Work task = Set down nothing but the lines from the one containing "decorative plate: present" to the final line of the material, exactly as written, and drop the pictures.
BEGIN Data section
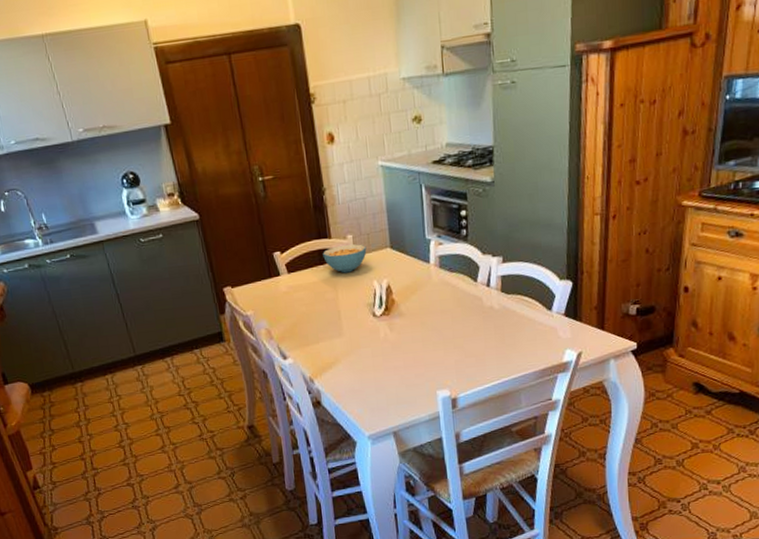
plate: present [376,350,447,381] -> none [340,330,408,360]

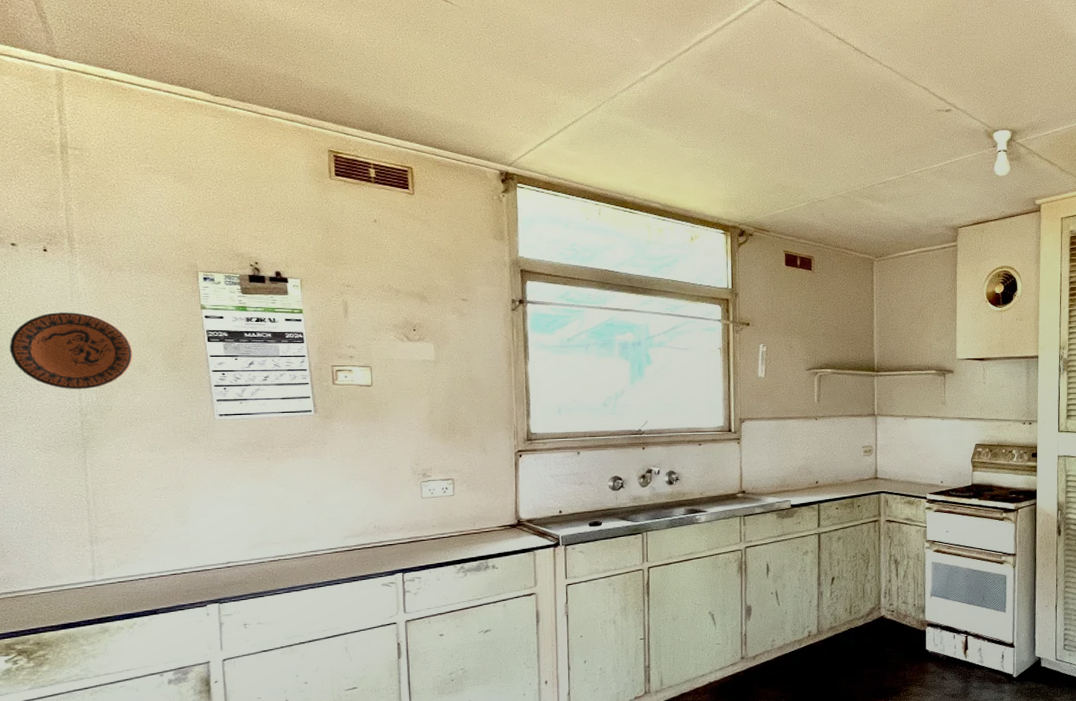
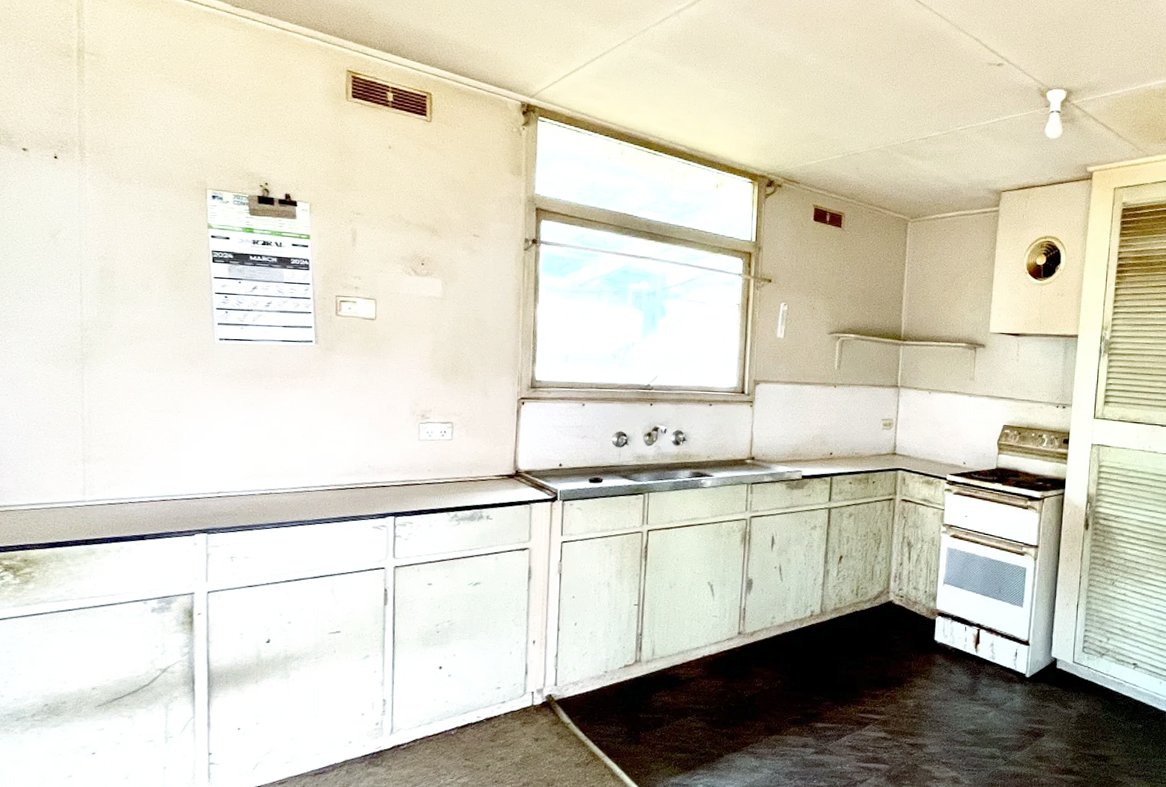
decorative plate: present [9,312,133,390] -> none [14,222,137,304]

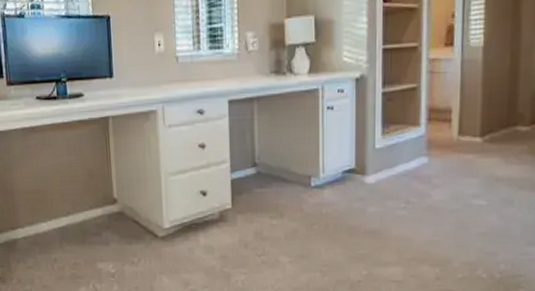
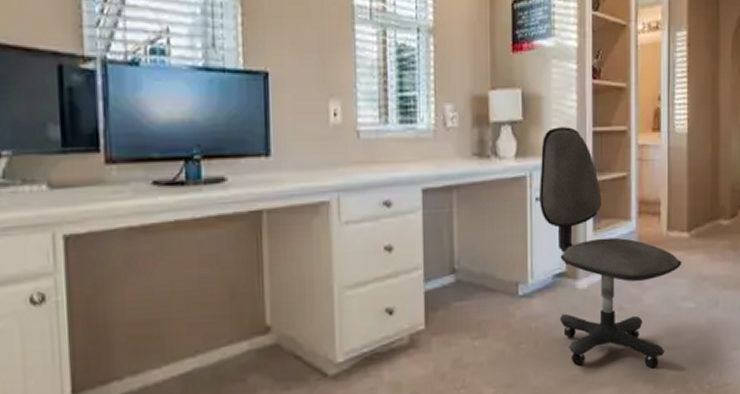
office chair: none [330,46,474,255] -> present [538,127,682,369]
END Data section
Task answer =
decorative plate: present [9,312,133,390] -> none [14,222,137,304]

office chair: none [330,46,474,255] -> present [538,127,682,369]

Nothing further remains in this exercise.